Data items
-- Opening Marker --

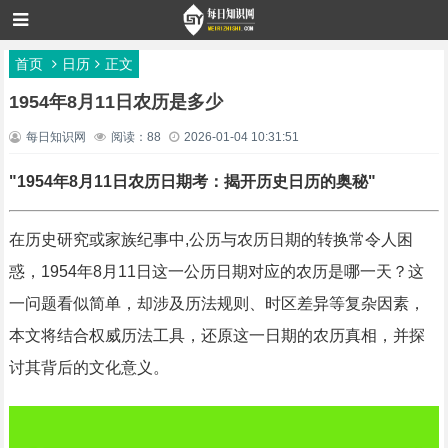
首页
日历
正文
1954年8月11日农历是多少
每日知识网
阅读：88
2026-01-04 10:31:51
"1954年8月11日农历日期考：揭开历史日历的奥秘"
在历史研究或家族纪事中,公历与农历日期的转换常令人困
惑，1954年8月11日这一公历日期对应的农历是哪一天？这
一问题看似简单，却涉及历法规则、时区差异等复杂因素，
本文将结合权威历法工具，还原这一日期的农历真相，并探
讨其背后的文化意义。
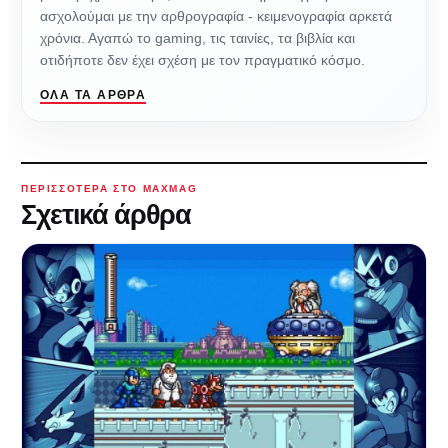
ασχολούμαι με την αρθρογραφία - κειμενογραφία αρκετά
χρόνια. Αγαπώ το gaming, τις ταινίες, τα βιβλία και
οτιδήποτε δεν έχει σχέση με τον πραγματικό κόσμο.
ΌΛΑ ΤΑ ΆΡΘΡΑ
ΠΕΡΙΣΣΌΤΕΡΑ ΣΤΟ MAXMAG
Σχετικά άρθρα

-- Closing Marker --
-- Opening Marker --

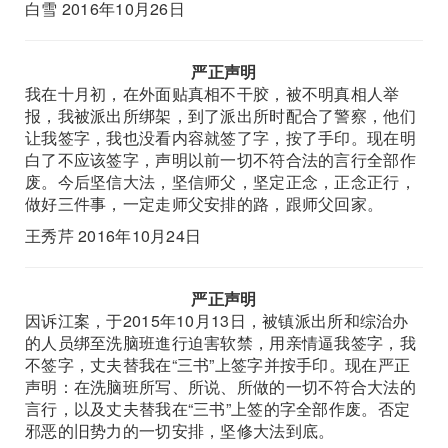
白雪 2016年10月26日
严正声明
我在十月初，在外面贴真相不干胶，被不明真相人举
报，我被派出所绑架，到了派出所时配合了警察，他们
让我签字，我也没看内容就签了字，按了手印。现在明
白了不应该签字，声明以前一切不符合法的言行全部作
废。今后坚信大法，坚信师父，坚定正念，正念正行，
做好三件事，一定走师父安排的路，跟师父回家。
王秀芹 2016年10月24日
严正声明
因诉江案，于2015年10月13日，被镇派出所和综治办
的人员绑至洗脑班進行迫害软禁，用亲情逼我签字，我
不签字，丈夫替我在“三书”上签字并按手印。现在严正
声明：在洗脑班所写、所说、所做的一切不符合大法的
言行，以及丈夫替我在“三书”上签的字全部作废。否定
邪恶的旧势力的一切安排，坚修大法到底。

-- Closing Marker --
-- Opening Marker --

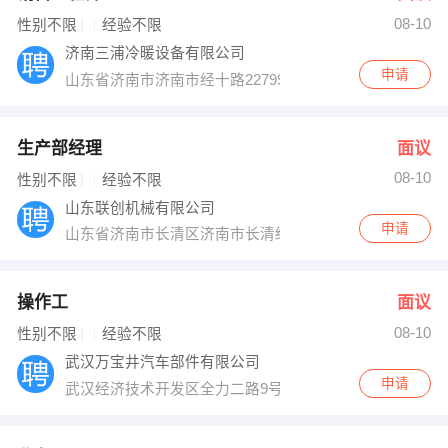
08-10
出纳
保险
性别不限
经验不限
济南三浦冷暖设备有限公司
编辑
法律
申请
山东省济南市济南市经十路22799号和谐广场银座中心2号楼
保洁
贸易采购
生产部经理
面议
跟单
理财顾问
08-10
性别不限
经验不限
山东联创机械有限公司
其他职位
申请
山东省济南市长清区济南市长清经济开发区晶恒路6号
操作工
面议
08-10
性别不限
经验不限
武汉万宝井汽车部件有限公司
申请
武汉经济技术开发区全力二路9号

-- Closing Marker --

■ **TASK DETAILS**
Give back the records above exactly, limited to the lines between the one holding "οτιδήποτε δεν έχει" and the one holding "Σχετικά άρθρα", inclusive.

■ **SOLVED PROBLEM**
οτιδήποτε δεν έχει σχέση με τον πραγματικό κόσμο.
ΌΛΑ ΤΑ ΆΡΘΡΑ
ΠΕΡΙΣΣΌΤΕΡΑ ΣΤΟ MAXMAG
Σχετικά άρθρα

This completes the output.